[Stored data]
= Beginning of Section =

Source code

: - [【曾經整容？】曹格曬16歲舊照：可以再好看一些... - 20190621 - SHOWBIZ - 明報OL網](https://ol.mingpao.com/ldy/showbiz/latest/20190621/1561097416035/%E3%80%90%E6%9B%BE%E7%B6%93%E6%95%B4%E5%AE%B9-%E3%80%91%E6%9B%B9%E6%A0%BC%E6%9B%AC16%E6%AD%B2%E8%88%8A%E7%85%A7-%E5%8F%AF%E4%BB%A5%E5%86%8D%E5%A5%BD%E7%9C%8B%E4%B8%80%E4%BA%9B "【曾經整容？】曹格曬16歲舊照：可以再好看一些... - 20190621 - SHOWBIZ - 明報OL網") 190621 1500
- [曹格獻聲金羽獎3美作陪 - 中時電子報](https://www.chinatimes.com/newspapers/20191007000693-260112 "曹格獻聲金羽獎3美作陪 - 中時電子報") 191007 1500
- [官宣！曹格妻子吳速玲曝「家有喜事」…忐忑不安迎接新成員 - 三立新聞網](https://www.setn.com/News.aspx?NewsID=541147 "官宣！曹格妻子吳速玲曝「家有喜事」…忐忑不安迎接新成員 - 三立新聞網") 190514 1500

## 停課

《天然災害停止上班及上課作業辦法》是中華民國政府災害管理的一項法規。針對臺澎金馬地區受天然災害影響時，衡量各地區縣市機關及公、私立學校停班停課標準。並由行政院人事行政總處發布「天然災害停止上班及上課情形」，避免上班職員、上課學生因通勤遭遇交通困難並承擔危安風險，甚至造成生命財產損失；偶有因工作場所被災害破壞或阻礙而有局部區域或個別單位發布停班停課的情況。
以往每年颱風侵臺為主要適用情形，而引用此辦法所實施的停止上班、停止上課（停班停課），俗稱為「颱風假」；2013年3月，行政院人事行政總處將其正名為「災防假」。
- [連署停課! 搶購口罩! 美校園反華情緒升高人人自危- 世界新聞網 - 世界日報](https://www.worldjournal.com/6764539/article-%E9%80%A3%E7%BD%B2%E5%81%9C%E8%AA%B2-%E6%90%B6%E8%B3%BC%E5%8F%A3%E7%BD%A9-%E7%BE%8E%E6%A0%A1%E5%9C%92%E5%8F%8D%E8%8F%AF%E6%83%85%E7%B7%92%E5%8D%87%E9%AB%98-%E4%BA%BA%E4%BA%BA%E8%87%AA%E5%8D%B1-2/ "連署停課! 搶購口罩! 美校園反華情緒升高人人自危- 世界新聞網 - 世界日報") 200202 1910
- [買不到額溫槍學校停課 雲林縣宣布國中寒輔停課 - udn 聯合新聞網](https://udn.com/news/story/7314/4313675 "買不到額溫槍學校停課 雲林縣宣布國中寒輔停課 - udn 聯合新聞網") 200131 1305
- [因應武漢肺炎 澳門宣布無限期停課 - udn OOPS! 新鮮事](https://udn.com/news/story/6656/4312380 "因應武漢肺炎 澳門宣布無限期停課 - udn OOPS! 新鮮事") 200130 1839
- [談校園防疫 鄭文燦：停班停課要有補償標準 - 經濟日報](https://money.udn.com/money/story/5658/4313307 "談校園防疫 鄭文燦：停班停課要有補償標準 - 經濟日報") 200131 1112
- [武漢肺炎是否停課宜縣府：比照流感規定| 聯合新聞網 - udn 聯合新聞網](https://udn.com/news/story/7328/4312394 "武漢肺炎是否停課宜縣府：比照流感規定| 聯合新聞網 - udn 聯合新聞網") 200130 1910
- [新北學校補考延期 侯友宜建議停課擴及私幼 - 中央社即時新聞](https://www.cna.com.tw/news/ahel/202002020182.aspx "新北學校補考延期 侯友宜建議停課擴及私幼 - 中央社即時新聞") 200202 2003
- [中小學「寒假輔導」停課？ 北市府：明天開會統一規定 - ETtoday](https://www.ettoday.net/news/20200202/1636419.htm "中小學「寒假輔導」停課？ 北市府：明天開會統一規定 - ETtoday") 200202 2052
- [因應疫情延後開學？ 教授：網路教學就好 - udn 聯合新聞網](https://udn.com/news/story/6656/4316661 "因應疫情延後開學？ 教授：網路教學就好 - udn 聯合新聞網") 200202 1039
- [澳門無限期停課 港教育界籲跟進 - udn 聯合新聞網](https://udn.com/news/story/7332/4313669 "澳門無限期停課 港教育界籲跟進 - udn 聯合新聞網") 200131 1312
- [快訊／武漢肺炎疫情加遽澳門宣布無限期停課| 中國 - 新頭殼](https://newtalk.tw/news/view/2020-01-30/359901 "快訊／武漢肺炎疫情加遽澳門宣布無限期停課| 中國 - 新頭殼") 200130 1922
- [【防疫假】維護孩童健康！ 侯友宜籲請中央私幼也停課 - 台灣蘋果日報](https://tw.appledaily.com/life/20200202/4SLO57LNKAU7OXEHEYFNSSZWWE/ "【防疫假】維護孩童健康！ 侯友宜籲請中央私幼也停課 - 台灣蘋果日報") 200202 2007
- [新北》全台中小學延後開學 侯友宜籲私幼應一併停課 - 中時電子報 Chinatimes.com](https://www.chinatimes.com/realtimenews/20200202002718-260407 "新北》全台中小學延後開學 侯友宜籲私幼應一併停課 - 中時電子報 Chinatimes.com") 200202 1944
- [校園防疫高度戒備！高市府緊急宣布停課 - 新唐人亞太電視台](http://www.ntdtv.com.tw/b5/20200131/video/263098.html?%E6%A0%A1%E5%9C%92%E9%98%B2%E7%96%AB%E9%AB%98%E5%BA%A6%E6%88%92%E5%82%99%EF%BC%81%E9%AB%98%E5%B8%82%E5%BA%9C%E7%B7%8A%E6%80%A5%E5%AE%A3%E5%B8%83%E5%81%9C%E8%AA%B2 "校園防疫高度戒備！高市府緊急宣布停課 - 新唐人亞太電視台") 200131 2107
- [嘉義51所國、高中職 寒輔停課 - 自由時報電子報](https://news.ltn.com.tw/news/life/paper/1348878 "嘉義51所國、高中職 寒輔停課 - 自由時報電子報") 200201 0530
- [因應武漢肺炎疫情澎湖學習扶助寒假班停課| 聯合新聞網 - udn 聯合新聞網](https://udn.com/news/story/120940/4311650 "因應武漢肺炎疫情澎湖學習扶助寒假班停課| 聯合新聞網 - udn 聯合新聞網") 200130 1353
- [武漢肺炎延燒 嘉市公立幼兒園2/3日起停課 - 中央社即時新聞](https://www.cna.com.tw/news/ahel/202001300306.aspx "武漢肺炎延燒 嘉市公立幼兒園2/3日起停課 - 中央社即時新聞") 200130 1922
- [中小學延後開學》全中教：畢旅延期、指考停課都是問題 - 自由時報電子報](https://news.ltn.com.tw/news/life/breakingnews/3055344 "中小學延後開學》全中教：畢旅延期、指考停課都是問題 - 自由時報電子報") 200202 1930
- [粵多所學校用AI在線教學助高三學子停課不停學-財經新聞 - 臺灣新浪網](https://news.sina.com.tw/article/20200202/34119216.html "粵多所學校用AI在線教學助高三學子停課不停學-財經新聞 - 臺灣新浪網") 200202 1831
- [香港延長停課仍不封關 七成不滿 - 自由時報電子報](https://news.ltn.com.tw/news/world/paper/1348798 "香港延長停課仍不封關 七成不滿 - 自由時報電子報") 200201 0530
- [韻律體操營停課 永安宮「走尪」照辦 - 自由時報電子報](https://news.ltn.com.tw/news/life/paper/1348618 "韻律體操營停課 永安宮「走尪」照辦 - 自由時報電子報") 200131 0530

= End of Section =
= Beginning of Section =

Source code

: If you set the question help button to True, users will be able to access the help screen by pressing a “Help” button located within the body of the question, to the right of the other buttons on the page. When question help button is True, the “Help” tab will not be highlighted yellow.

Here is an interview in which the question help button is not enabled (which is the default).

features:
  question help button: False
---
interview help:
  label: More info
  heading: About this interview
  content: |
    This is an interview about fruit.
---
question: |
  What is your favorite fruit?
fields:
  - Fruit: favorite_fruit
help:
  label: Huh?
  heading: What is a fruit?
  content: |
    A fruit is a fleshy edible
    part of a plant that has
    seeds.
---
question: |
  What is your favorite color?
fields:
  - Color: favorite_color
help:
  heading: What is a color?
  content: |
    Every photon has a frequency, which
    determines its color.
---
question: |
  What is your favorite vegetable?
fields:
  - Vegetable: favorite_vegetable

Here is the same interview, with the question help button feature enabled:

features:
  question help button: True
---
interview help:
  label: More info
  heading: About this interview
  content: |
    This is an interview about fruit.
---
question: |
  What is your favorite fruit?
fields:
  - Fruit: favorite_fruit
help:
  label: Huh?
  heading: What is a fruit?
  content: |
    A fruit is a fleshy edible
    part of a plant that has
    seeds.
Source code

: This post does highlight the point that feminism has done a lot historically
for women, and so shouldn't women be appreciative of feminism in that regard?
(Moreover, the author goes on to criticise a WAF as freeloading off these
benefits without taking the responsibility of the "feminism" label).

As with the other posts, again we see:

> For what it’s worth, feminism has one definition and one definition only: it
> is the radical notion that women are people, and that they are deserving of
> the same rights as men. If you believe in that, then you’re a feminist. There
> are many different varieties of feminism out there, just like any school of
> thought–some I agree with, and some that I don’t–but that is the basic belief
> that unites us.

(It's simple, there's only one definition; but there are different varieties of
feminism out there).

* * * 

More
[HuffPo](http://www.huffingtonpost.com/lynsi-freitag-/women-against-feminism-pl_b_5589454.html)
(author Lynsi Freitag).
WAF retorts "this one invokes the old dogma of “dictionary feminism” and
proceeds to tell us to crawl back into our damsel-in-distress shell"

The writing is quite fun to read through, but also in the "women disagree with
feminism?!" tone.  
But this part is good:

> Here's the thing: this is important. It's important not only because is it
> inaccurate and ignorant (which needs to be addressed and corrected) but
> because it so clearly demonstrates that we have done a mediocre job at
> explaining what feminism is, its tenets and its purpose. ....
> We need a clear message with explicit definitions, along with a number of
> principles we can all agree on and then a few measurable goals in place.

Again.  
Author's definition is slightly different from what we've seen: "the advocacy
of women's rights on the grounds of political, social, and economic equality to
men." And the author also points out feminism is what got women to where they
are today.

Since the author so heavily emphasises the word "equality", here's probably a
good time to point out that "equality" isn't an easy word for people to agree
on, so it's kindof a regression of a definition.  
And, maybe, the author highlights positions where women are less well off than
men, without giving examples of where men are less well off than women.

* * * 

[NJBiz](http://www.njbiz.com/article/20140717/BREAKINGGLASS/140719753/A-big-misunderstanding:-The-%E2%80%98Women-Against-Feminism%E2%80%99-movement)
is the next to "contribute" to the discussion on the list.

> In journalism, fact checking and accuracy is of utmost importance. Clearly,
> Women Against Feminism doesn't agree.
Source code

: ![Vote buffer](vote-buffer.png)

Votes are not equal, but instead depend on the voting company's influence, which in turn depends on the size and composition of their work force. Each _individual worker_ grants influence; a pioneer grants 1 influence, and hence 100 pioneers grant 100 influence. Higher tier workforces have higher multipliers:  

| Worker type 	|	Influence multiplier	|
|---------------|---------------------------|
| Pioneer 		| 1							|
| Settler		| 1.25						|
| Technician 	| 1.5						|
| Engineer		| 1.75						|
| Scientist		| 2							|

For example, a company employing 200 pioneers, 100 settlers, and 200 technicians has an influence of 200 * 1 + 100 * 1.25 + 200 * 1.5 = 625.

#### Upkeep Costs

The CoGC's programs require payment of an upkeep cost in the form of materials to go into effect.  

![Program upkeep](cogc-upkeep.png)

= End of Section =
= Beginning of Section =

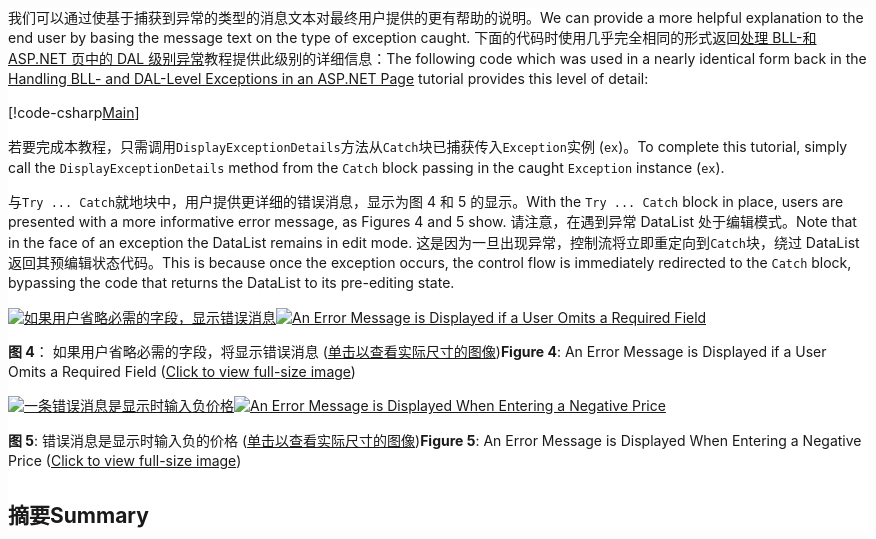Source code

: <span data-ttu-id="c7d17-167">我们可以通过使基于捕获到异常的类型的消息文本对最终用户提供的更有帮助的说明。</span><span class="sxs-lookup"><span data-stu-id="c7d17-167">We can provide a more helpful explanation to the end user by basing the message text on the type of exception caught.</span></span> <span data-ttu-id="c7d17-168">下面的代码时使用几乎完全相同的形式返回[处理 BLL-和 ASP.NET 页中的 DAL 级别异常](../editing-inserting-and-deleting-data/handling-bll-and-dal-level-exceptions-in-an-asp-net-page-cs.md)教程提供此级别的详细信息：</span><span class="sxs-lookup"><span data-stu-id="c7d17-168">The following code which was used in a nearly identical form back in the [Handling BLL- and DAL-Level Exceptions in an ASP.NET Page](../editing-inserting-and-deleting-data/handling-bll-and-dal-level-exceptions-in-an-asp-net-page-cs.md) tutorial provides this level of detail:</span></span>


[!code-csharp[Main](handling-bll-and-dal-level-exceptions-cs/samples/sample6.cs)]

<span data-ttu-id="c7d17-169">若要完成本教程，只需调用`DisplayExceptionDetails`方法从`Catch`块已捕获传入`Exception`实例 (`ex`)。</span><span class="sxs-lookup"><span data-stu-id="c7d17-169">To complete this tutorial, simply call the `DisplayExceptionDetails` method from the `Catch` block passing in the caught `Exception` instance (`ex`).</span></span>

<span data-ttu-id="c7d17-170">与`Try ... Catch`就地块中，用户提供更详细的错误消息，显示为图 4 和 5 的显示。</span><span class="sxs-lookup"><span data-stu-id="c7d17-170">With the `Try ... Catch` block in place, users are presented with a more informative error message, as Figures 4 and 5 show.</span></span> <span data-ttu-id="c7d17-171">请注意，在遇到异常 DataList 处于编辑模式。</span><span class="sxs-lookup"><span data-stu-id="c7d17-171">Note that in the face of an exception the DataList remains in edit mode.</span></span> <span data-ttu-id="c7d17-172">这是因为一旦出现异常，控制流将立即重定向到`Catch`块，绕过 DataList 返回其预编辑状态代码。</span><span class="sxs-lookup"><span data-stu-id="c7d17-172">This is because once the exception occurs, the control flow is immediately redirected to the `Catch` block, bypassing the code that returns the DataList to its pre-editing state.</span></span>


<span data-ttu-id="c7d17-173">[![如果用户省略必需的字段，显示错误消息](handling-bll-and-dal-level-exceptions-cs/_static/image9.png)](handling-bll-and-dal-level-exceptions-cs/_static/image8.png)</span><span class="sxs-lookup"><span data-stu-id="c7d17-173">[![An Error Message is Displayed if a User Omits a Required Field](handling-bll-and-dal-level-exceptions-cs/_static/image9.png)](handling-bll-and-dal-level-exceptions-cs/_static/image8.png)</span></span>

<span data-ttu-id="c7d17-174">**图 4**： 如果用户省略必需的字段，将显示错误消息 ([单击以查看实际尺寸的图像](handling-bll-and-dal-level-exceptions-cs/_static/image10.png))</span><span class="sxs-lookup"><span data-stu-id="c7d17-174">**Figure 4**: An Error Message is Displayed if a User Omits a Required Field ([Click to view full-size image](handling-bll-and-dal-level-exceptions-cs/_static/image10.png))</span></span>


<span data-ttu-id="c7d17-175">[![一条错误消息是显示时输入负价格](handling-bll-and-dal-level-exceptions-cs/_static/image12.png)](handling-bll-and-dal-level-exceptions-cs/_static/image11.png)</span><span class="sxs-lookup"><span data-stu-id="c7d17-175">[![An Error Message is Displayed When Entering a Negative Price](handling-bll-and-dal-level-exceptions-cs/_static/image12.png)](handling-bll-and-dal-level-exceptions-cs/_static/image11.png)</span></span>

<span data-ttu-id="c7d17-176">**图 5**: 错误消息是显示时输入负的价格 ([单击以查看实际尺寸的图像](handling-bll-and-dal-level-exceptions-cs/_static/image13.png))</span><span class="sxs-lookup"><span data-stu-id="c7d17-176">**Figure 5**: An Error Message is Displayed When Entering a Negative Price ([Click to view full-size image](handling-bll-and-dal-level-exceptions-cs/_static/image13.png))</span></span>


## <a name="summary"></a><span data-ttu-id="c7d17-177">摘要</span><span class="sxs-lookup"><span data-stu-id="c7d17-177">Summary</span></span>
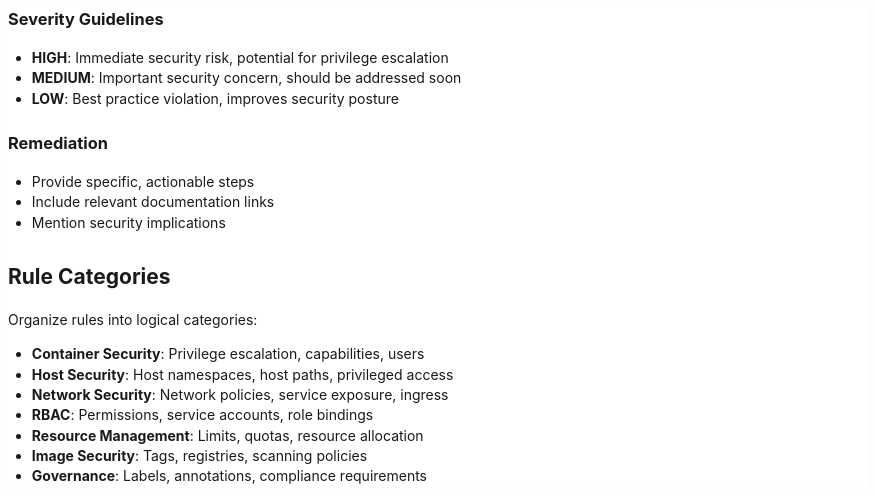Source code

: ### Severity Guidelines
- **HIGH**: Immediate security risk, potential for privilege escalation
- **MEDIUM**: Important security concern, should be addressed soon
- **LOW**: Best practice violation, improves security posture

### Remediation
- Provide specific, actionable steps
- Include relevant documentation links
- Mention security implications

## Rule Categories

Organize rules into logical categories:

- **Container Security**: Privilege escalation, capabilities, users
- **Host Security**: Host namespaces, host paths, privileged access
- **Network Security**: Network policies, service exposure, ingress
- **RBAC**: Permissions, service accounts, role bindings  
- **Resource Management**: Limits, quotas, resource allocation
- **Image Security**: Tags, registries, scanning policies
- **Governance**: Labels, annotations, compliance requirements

= End of Section =

What you give back should be exactly the lines of the data above from the line with "Here is an interview" through the line with "Here is the", both of those included, and nothing more.

Here is an interview in which the question help button is not enabled (which is the default).

features:
  question help button: False
---
interview help:
  label: More info
  heading: About this interview
  content: |
    This is an interview about fruit.
---
question: |
  What is your favorite fruit?
fields:
  - Fruit: favorite_fruit
help:
  label: Huh?
  heading: What is a fruit?
  content: |
    A fruit is a fleshy edible
    part of a plant that has
    seeds.
---
question: |
  What is your favorite color?
fields:
  - Color: favorite_color
help:
  heading: What is a color?
  content: |
    Every photon has a frequency, which
    determines its color.
---
question: |
  What is your favorite vegetable?
fields:
  - Vegetable: favorite_vegetable

Here is the same interview, with the question help button feature enabled:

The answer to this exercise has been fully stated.